→ TASK STATEMENT
Reproduce the text of every one of the records below word for word and line for line, and leave the pictures out of your answer.

→ INPUT MATERIAL
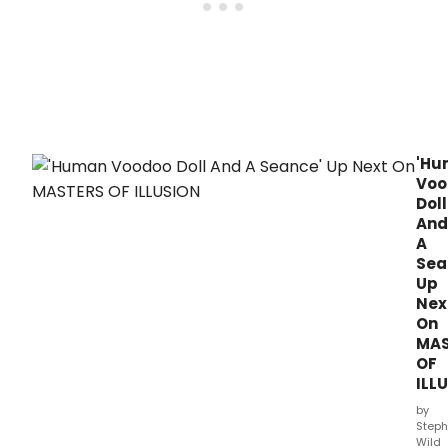
for
2019
Wee
at
Eight
8:00
of
p.
their
sixth
anni
sea
on
'Hu
The
Voo
CW
Doll
with
And
an
A
origi
Sea
30-
Up
minu
Nex
epis
On
airin
MAS
on
Frida
OF
Augu
ILL
2,
by
2019
Steph
at
Wild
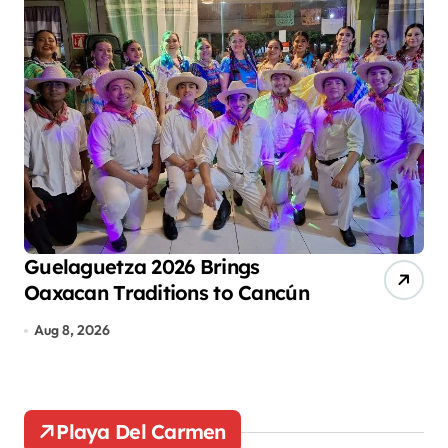
p
a
g
i
n
a
t
i
o
Guelaguetza 2026 Brings
Ca
Oaxacan Traditions to Cancún
Ec
n
De
Aug 8, 2026
Au
Playa Del Carmen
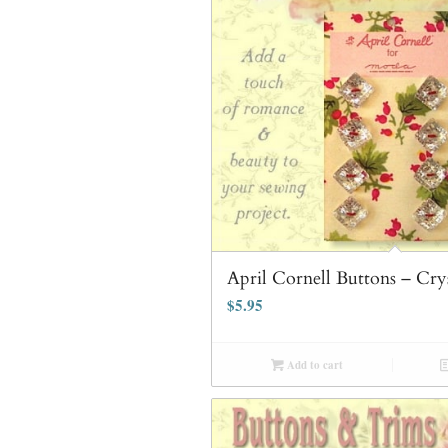
April Cornell Buttons – Cry
$
5.95
Add to cart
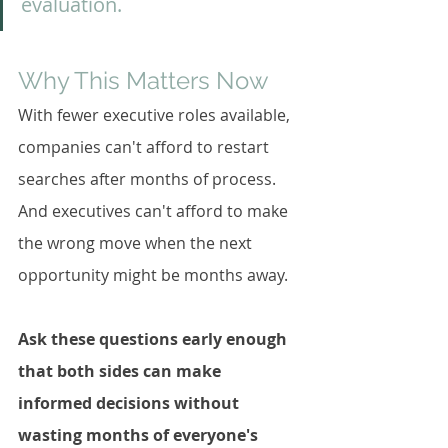
evaluation.
Why This Matters Now
With fewer executive roles available, 
companies can't afford to restart 
searches after months of process. 
And executives can't afford to make 
the wrong move when the next 
opportunity might be months away.
Ask these questions early enough 
that both sides can make 
informed decisions without 
wasting months of everyone's 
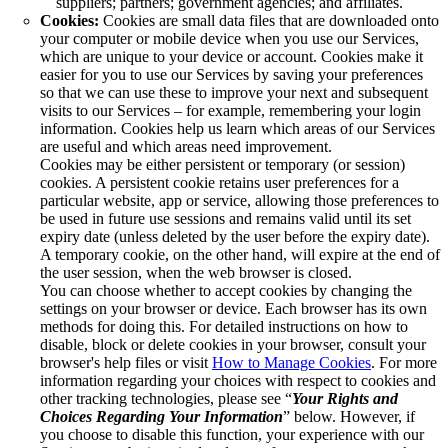
suppliers; partners; government agencies; and affiliates.
Cookies:
Cookies are small data files that are downloaded onto
your computer or mobile device when you use our Services,
which are unique to your device or account. Cookies make it
easier for you to use our Services by saving your preferences
so that we can use these to improve your next and subsequent
visits to our Services – for example, remembering your login
information. Cookies help us learn which areas of our Services
are useful and which areas need improvement.
Cookies may be either persistent or temporary (or session)
cookies. A persistent cookie retains user preferences for a
particular website, app or service, allowing those preferences to
be used in future use sessions and remains valid until its set
expiry date (unless deleted by the user before the expiry date).
A temporary cookie, on the other hand, will expire at the end of
the user session, when the web browser is closed.
You can choose whether to accept cookies by changing the
settings on your browser or device. Each browser has its own
methods for doing this. For detailed instructions on how to
disable, block or delete cookies in your browser, consult your
browser's help files or visit
How to Manage Cookies
. For more
information regarding your choices with respect to cookies and
other tracking technologies, please see “
Your Rights and
Choices Regarding Your Information
” below. However, if
you choose to disable this function, your experience with our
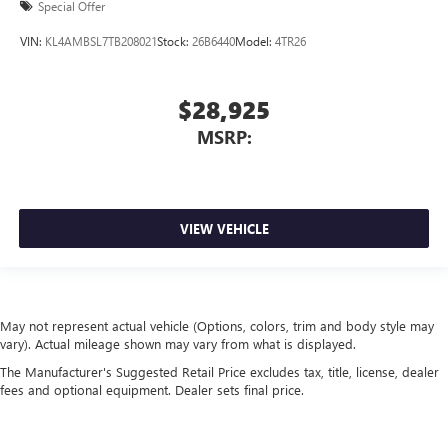
Special Offer
VIN:
KL4AMBSL7TB208021
Stock:
26B6440
Model:
4TR26
$28,925
MSRP:
VIEW VEHICLE
May not represent actual vehicle (Options, colors, trim and body style may
vary). Actual mileage shown may vary from what is displayed.
The Manufacturer's Suggested Retail Price excludes tax, title, license, dealer
fees and optional equipment. Dealer sets final price.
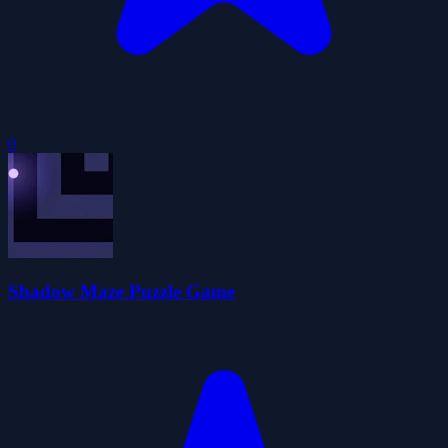
0
Shadow Maze Puzzle Game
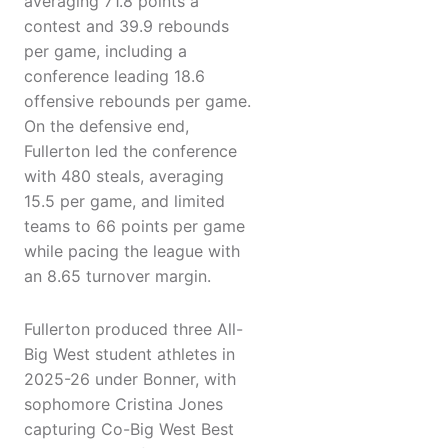
averaging 71.8 points a
contest and 39.9 rebounds
per game, including a
conference leading 18.6
offensive rebounds per game.
On the defensive end,
Fullerton led the conference
with 480 steals, averaging
15.5 per game, and limited
teams to 66 points per game
while pacing the league with
an 8.65 turnover margin.
Fullerton produced three All-
Big West student athletes in
2025-26 under Bonner, with
sophomore Cristina Jones
capturing Co-Big West Best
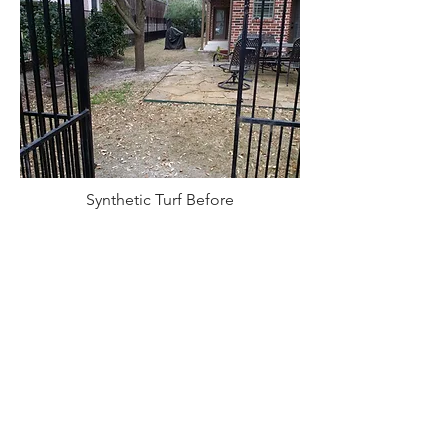
Synthetic Turf Before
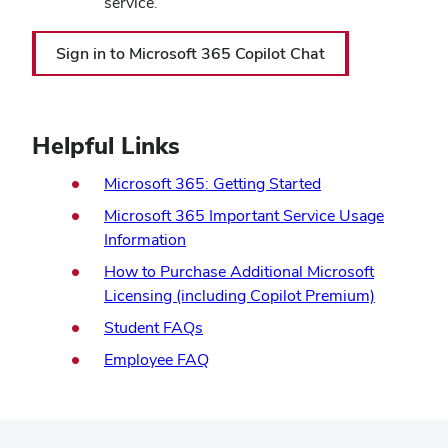
service.
(opens
Sign in to Microsoft 365 Copilot Chat
in
new
window)
Helpful Links
Microsoft 365: Getting Started
Microsoft 365 Important Service Usage
Information
How to Purchase Additional Microsoft
Licensing (including Copilot Premium)
(opens
Student FAQs
in
(opens
Employee FAQ
new
in
window)
new
window)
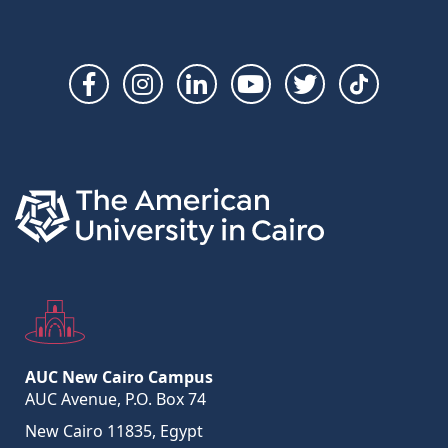
Social
Links
AUC New Cairo Campus
AUC Avenue, P.O. Box 74
New Cairo 11835, Egypt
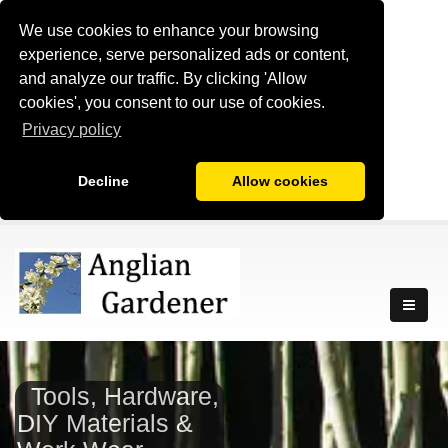
We use cookies to enhance your browsing
experience, serve personalized ads or content,
and analyze our traffic. By clicking 'Allow
cookies', you consent to our use of cookies.
Privacy policy
Decline
Allow cookies
Tools, Hardware,
DIY Materials &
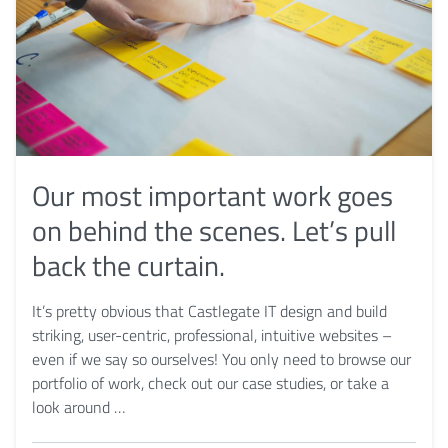
Our most important work goes
on behind the scenes. Let’s pull
back the curtain.
It’s pretty obvious that Castlegate IT design and build
striking, user-centric, professional, intuitive websites –
even if we say so ourselves! You only need to browse our
portfolio of work, check out our case studies, or take a
look around …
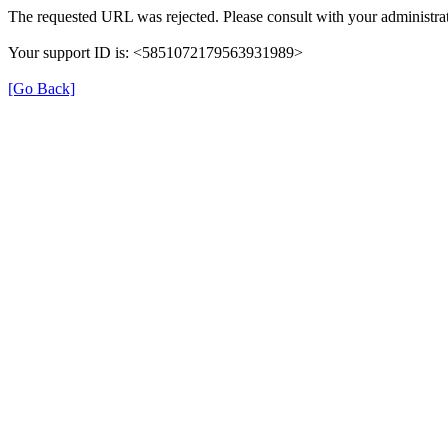
The requested URL was rejected. Please consult with your administrat
Your support ID is: <5851072179563931989>
[Go Back]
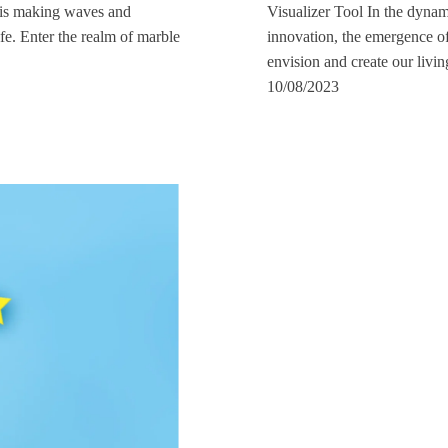
l is making waves and
Visualizer Tool In the dynam
fe. Enter the realm of marble
innovation, the emergence of
envision and create our livi
10/08/2023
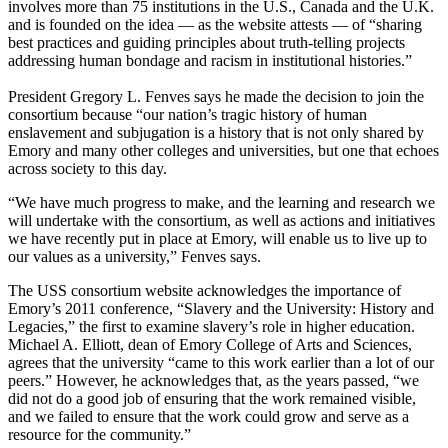
involves more than 75 institutions in the U.S., Canada and the U.K.
and is founded on the idea — as the website attests — of “sharing
best practices and guiding principles about truth-telling projects
addressing human bondage and racism in institutional histories.”
President Gregory L. Fenves says he made the decision to join the
consortium because “our nation’s tragic history of human
enslavement and subjugation is a history that is not only shared by
Emory and many other colleges and universities, but one that echoes
across society to this day.
“We have much progress to make, and the learning and research we
will undertake with the consortium, as well as actions and initiatives
we have recently put in place at Emory, will enable us to live up to
our values as a university,” Fenves says.
The USS consortium website acknowledges the importance of
Emory’s 2011 conference,
“Slavery and the University: History and
Legacies,”
the first to examine slavery’s role in higher education.
Michael A. Elliott, dean of Emory College of Arts and Sciences,
agrees that the university “came to this work earlier than a lot of our
peers.” However, he acknowledges that, as the years passed, “we
did not do a good job of ensuring that the work remained visible,
and we failed to ensure that the work could grow and serve as a
resource for the community.”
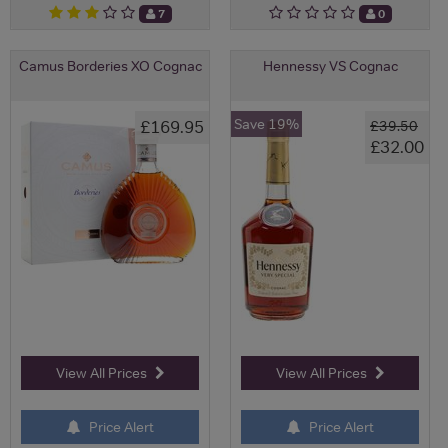
7
0
Camus Borderies XO Cognac
Hennessy VS Cognac
Save 19%
£169.95
£39.50
£32.00
View All Prices
View All Prices
Price Alert
Price Alert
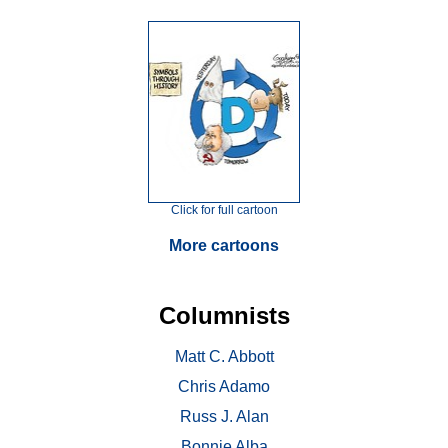
Click for full cartoon
More cartoons
Columnists
Matt C. Abbott
Chris Adamo
Russ J. Alan
Bonnie Alba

→ ANSWER TO THE EXERCISE
for
2019
Wee
at
Eight
8:00
of
p.
their
sixth
anni
sea
on
'Hu
The
Voo
CW
Doll
with
And
an
A
origi
Sea
30-
Up
minu
Nex
epis
On
airin
MAS
on
Frida
OF
Augu
ILL
2,
by
2019
Steph
at
Wild
p
a
g
i
n
a
t
i
o
Guelaguetza 2026 Brings
Ca
Oaxacan Traditions to Cancún
Ec
n
De
Aug 8, 2026
Au
Playa Del Carmen
April Cornell Buttons – Cry
$
5.95
Add to cart
evaluation.
Why This Matters Now
With fewer executive roles available, 
companies can't afford to restart 
searches after months of process. 
And executives can't afford to make 
the wrong move when the next 
opportunity might be months away.
Ask these questions early enough 
that both sides can make 
informed decisions without 
wasting months of everyone's 
suppliers; partners; government agencies; and affiliates.
Cookies:
Cookies are small data files that are downloaded onto
your computer or mobile device when you use our Services,
which are unique to your device or account. Cookies make it
easier for you to use our Services by saving your preferences
so that we can use these to improve your next and subsequent
visits to our Services – for example, remembering your login
information. Cookies help us learn which areas of our Services
are useful and which areas need improvement.
Cookies may be either persistent or temporary (or session)
cookies. A persistent cookie retains user preferences for a
particular website, app or service, allowing those preferences to
be used in future use sessions and remains valid until its set
expiry date (unless deleted by the user before the expiry date).
A temporary cookie, on the other hand, will expire at the end of
the user session, when the web browser is closed.
You can choose whether to accept cookies by changing the
settings on your browser or device. Each browser has its own
methods for doing this. For detailed instructions on how to
disable, block or delete cookies in your browser, consult your
browser's help files or visit
How to Manage Cookies
. For more
information regarding your choices with respect to cookies and
other tracking technologies, please see “
Your Rights and
Choices Regarding Your Information
” below. However, if
you choose to disable this function, your experience with our
Special Offer
VIN:
KL4AMBSL7TB208021
Stock:
26B6440
Model:
4TR26
$28,925
MSRP:
VIEW VEHICLE
May not represent actual vehicle (Options, colors, trim and body style may
vary). Actual mileage shown may vary from what is displayed.
The Manufacturer's Suggested Retail Price excludes tax, title, license, dealer
fees and optional equipment. Dealer sets final price.
0
Shadow Maze Puzzle Game
averaging 71.8 points a
contest and 39.9 rebounds
per game, including a
conference leading 18.6
offensive rebounds per game.
On the defensive end,
Fullerton led the conference
with 480 steals, averaging
15.5 per game, and limited
teams to 66 points per game
while pacing the league with
an 8.65 turnover margin.
Fullerton produced three All-
Big West student athletes in
2025-26 under Bonner, with
sophomore Cristina Jones
capturing Co-Big West Best
Synthetic Turf Before
service.
(opens
Sign in to Microsoft 365 Copilot Chat
in
new
window)
Helpful Links
Microsoft 365: Getting Started
Microsoft 365 Important Service Usage
Information
How to Purchase Additional Microsoft
Licensing (including Copilot Premium)
(opens
Student FAQs
in
(opens
Employee FAQ
new
in
window)
new
window)
Social
Links
AUC New Cairo Campus
AUC Avenue, P.O. Box 74
New Cairo 11835, Egypt
We use cookies to enhance your browsing
experience, serve personalized ads or content,
and analyze our traffic. By clicking 'Allow
cookies', you consent to our use of cookies.
Privacy policy
Decline
Allow cookies
Tools, Hardware,
DIY Materials &
Our most important work goes
on behind the scenes. Let’s pull
back the curtain.
It’s pretty obvious that Castlegate IT design and build
striking, user-centric, professional, intuitive websites –
even if we say so ourselves! You only need to browse our
portfolio of work, check out our case studies, or take a
look around …
The requested URL was rejected. Please consult with your administrat
Your support ID is: <5851072179563931989>
[Go Back]
l is making waves and
Visualizer Tool In the dynam
fe. Enter the realm of marble
innovation, the emergence of
envision and create our livi
10/08/2023
involves more than 75 institutions in the U.S., Canada and the U.K.
and is founded on the idea — as the website attests — of “sharing
best practices and guiding principles about truth-telling projects
addressing human bondage and racism in institutional histories.”
President Gregory L. Fenves says he made the decision to join the
consortium because “our nation’s tragic history of human
enslavement and subjugation is a history that is not only shared by
Emory and many other colleges and universities, but one that echoes
across society to this day.
“We have much progress to make, and the learning and research we
will undertake with the consortium, as well as actions and initiatives
we have recently put in place at Emory, will enable us to live up to
our values as a university,” Fenves says.
The USS consortium website acknowledges the importance of
Emory’s 2011 conference,
“Slavery and the University: History and
Legacies,”
the first to examine slavery’s role in higher education.
Michael A. Elliott, dean of Emory College of Arts and Sciences,
agrees that the university “came to this work earlier than a lot of our
peers.” However, he acknowledges that, as the years passed, “we
did not do a good job of ensuring that the work remained visible,
and we failed to ensure that the work could grow and serve as a
resource for the community.”
7
0
Camus Borderies XO Cognac
Hennessy VS Cognac
Save 19%
£169.95
£39.50
£32.00
View All Prices
View All Prices
Price Alert
Price Alert
Click for full cartoon
More cartoons
Columnists
Matt C. Abbott
Chris Adamo
Russ J. Alan
Bonnie Alba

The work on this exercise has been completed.